Copy out each line below that contains the word "this".

(Data items)
──────

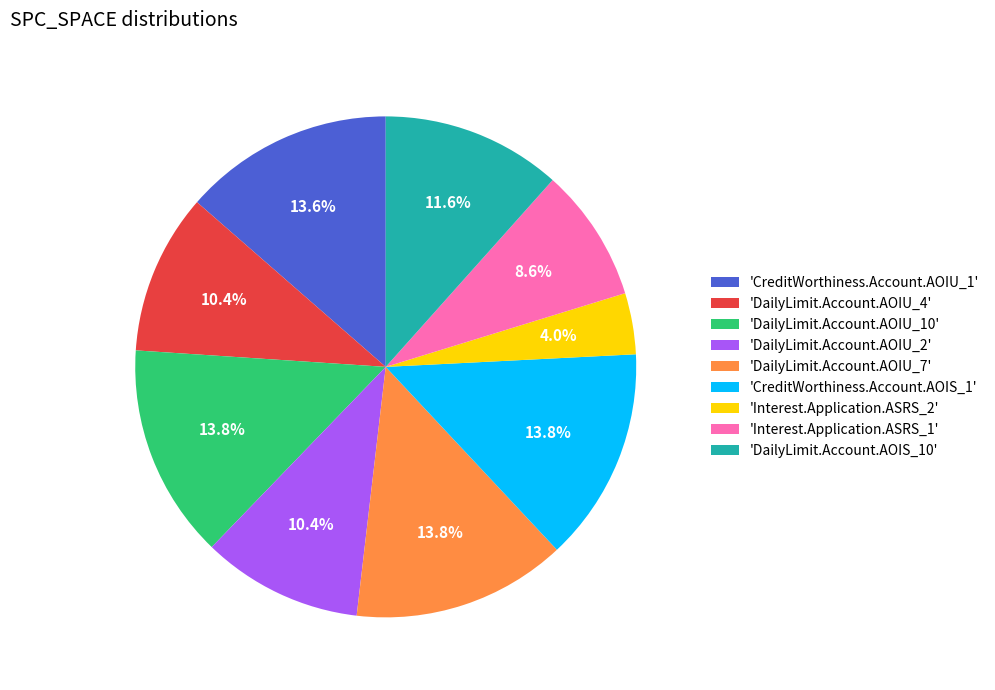

Does any single category account for the majority?

No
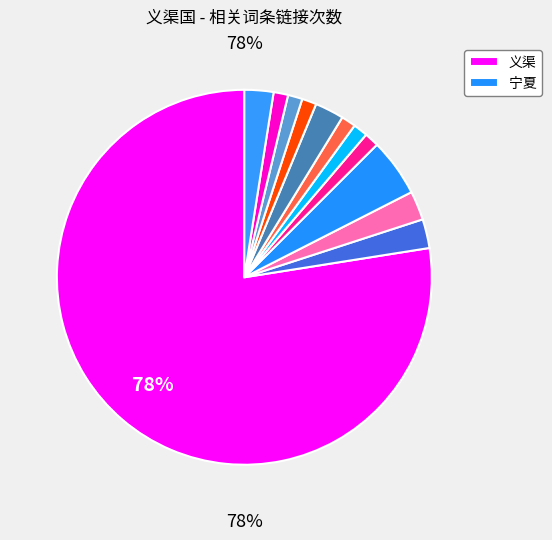

How many slices are in this pie chart?

12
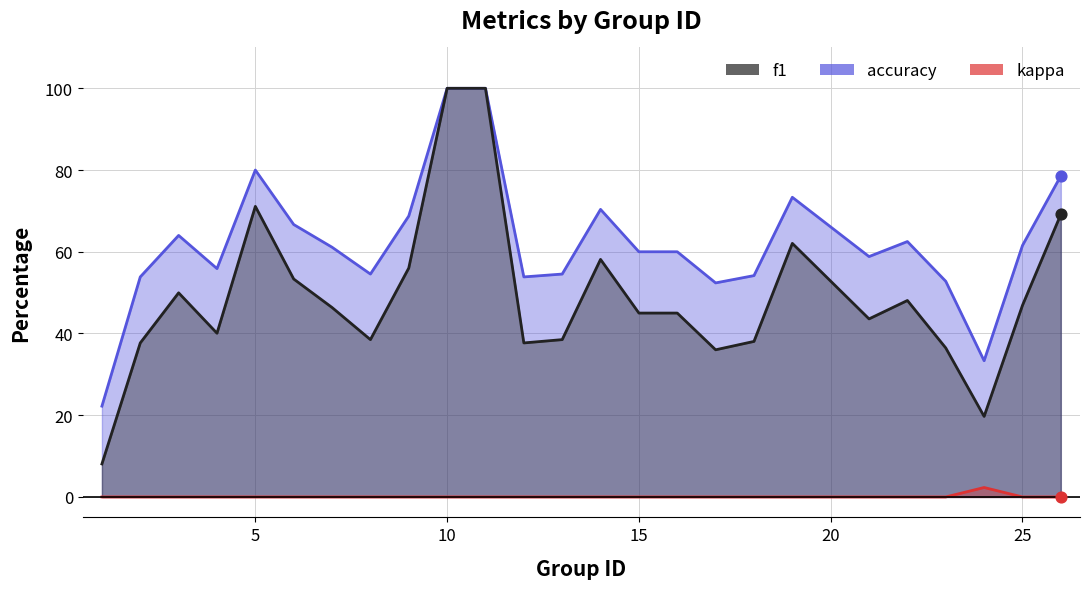

Is the value of accuracy at 12 greater than the value of kappa at 26?

Yes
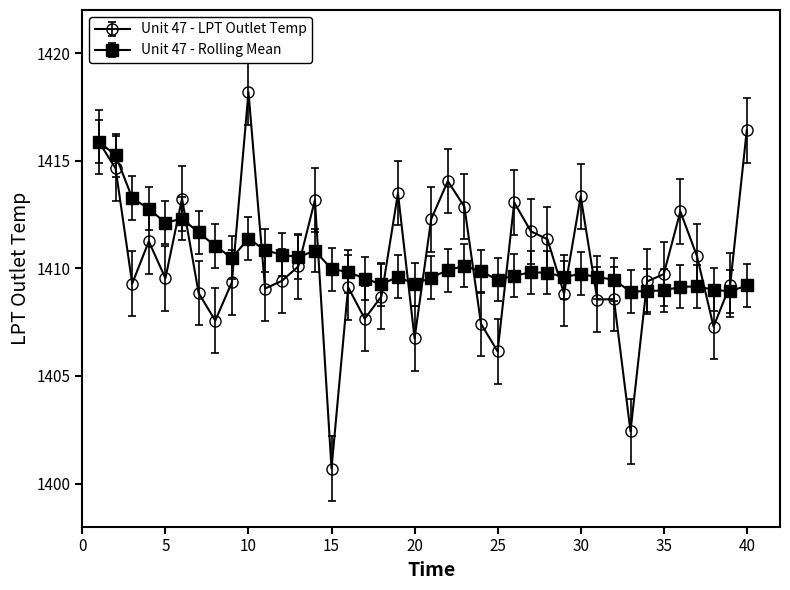

What is the maximum value shown in the chart?

1418.2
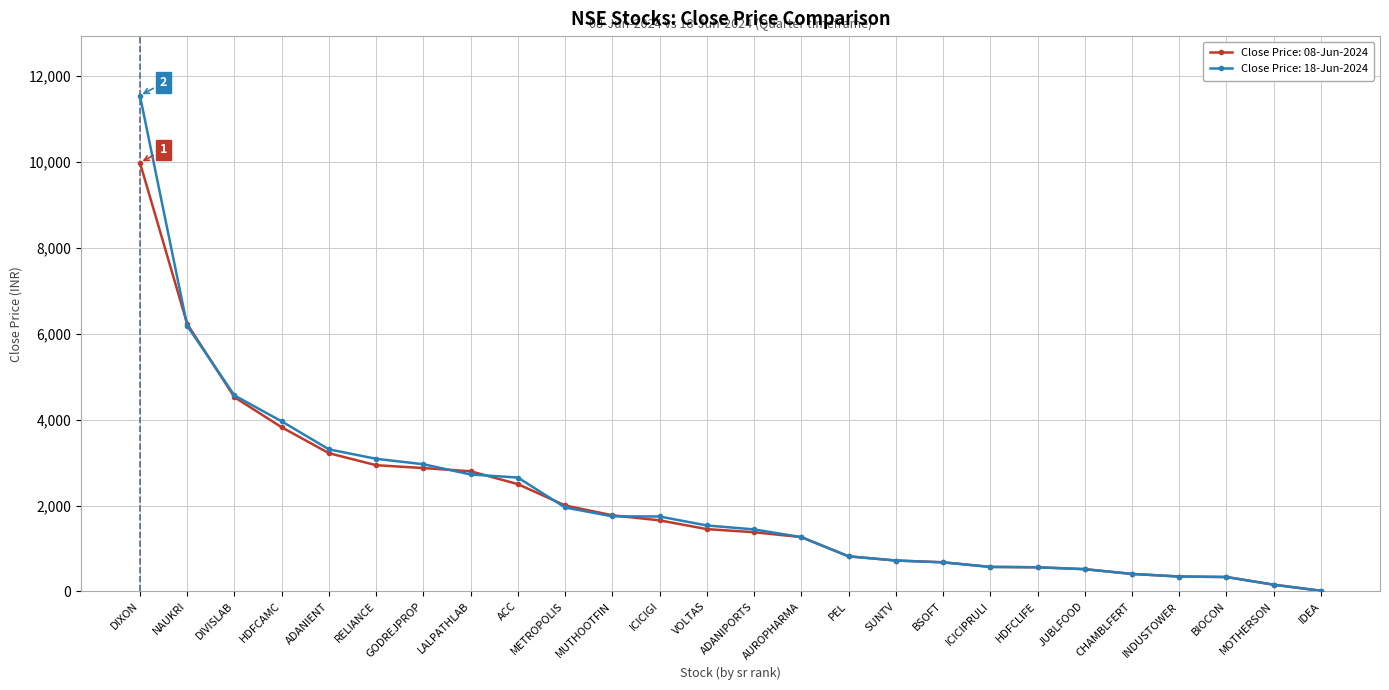

What is the label of the 17th point from the left?

SUNTV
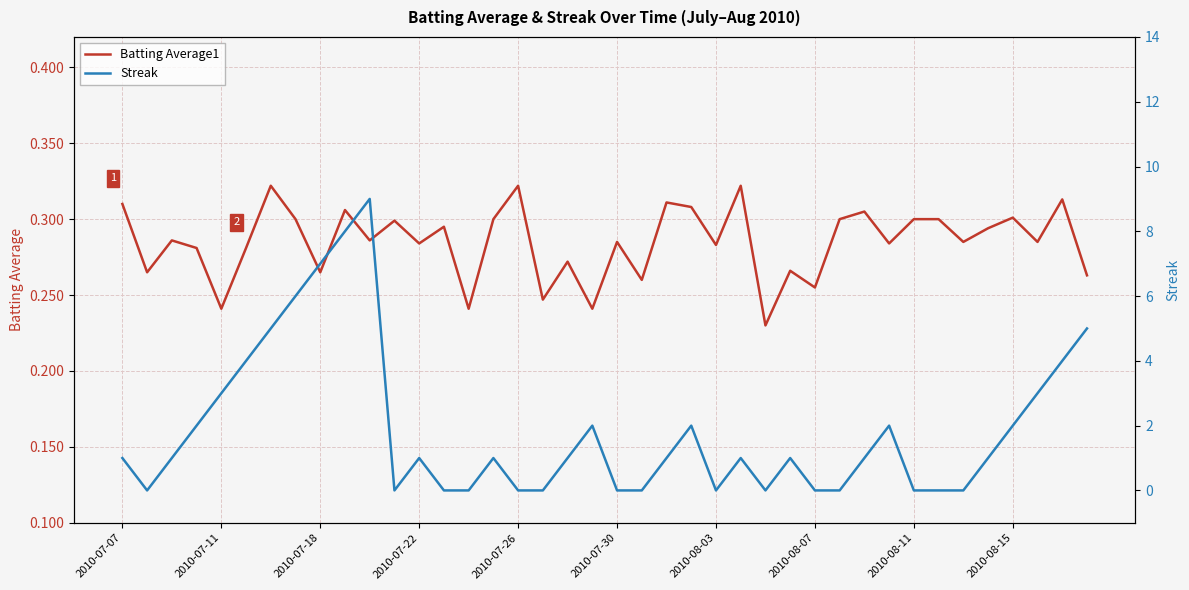

What are all the series names shown in the legend?

Batting Average1, Streak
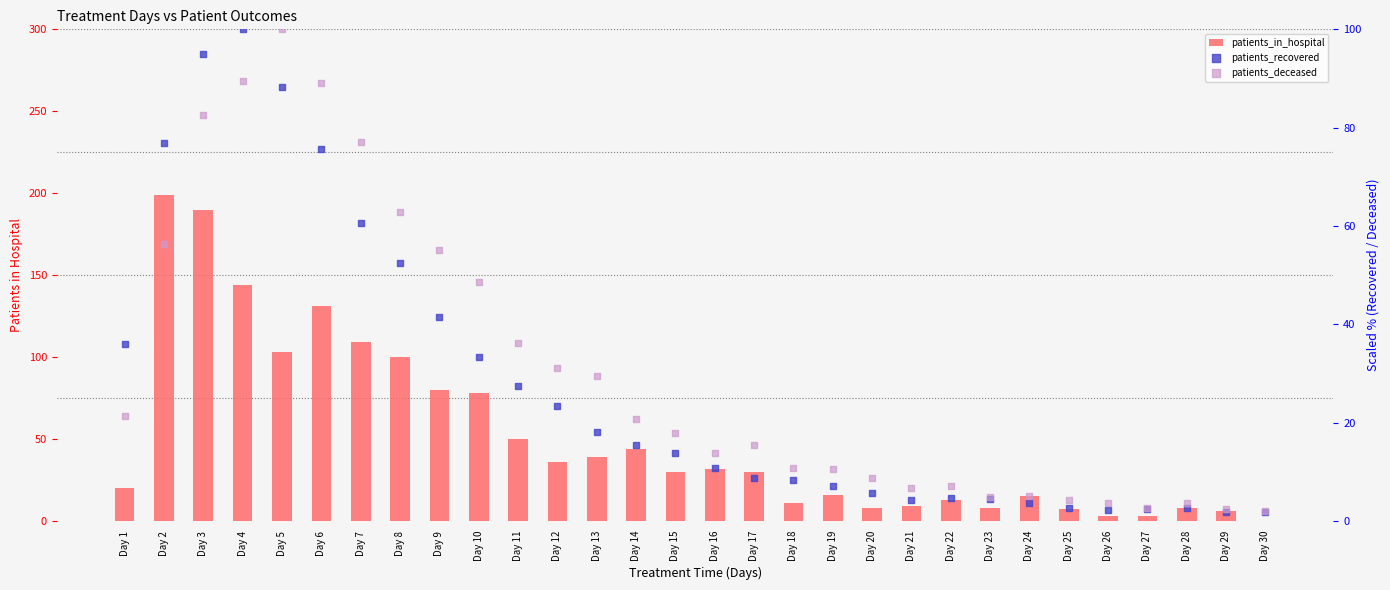

At how many categories does at least one series exceed 10?

21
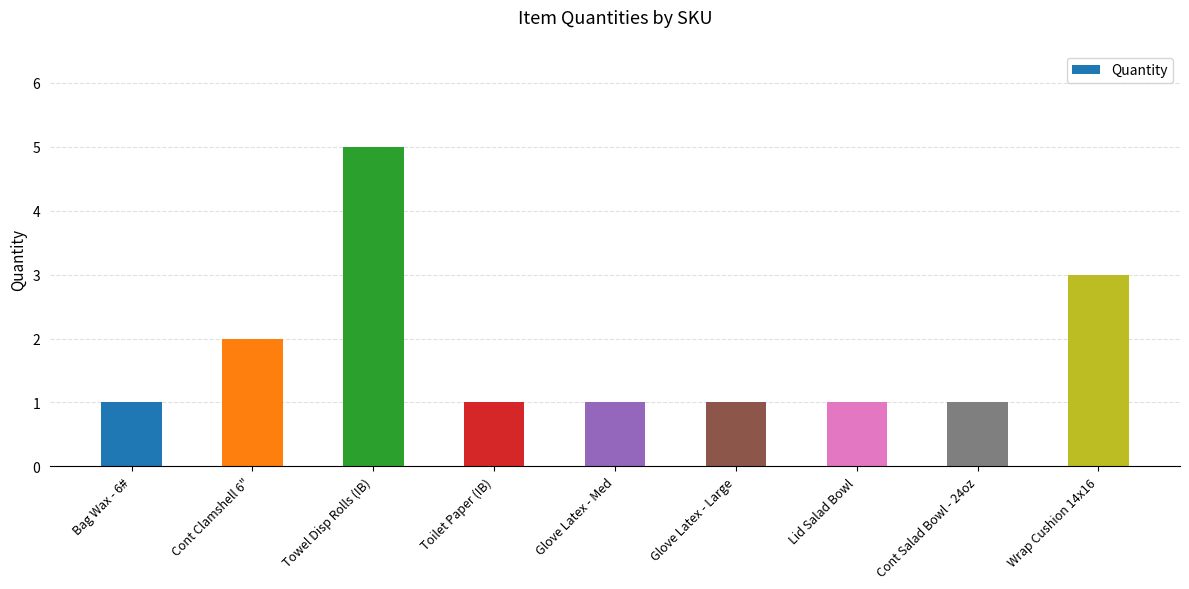

Which has a higher value, Cont Clamshell 6" or Wrap Cushion 14x16?

Wrap Cushion 14x16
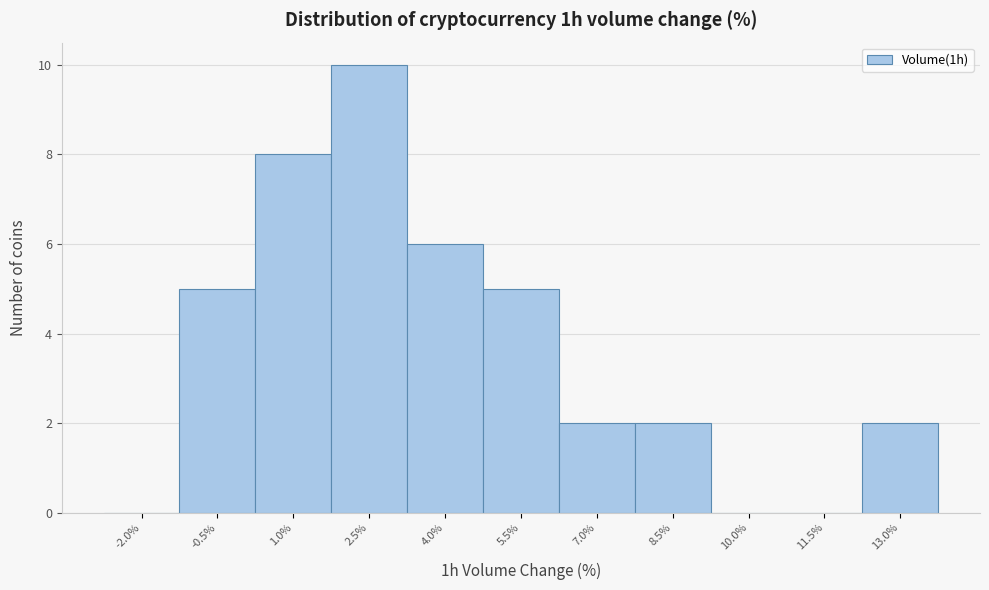

Reading left to right, extract all data points from this chart.

-2.0%=0	-0.5%=5	1.0%=8	2.5%=10	4.0%=6	5.5%=5	7.0%=2	8.5%=2	10.0%=0	11.5%=0	13.0%=2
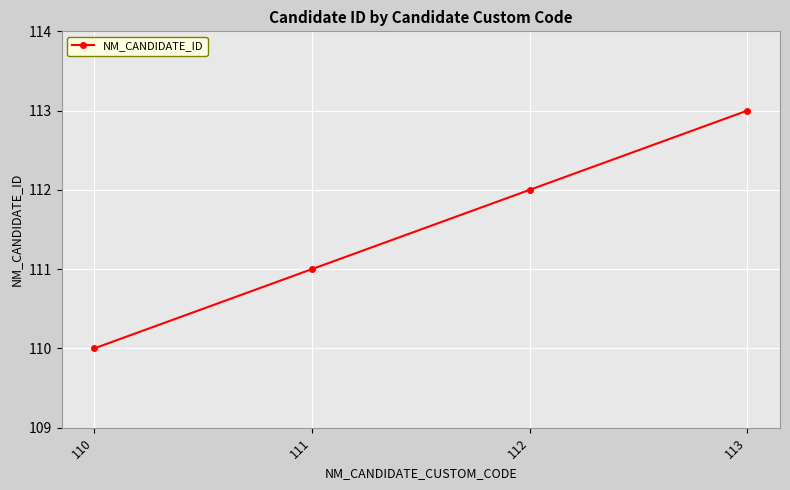

What is the ratio of the value at 110 to the value at 113?

1.0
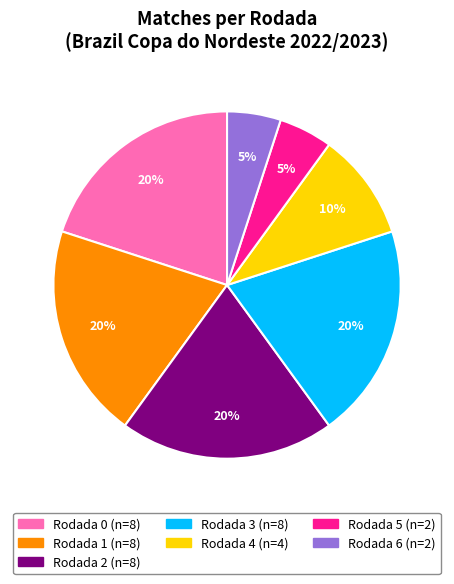

Count the number of slices in the pie.

7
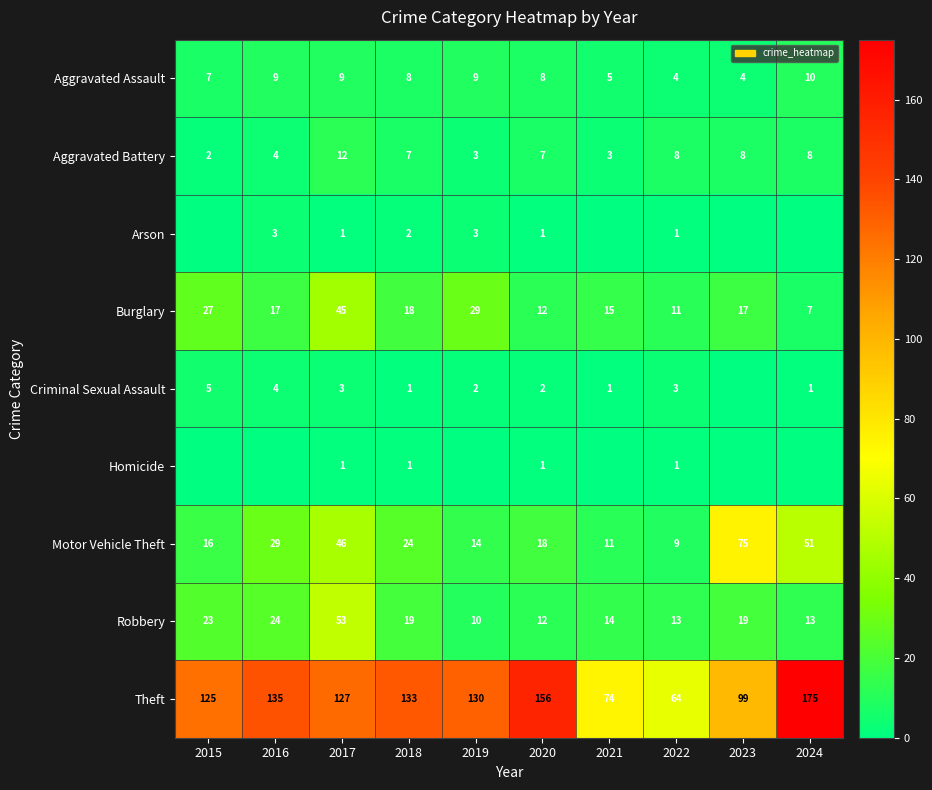

Rank the categories by Theft value from lowest to highest.

2022, 2021, 2023, 2015, 2017, 2019, 2018, 2016, 2020, 2024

──────

*ANSWER AREA*:
How many slices are in this pie chart?
Reading left to right, extract all data points from this chart.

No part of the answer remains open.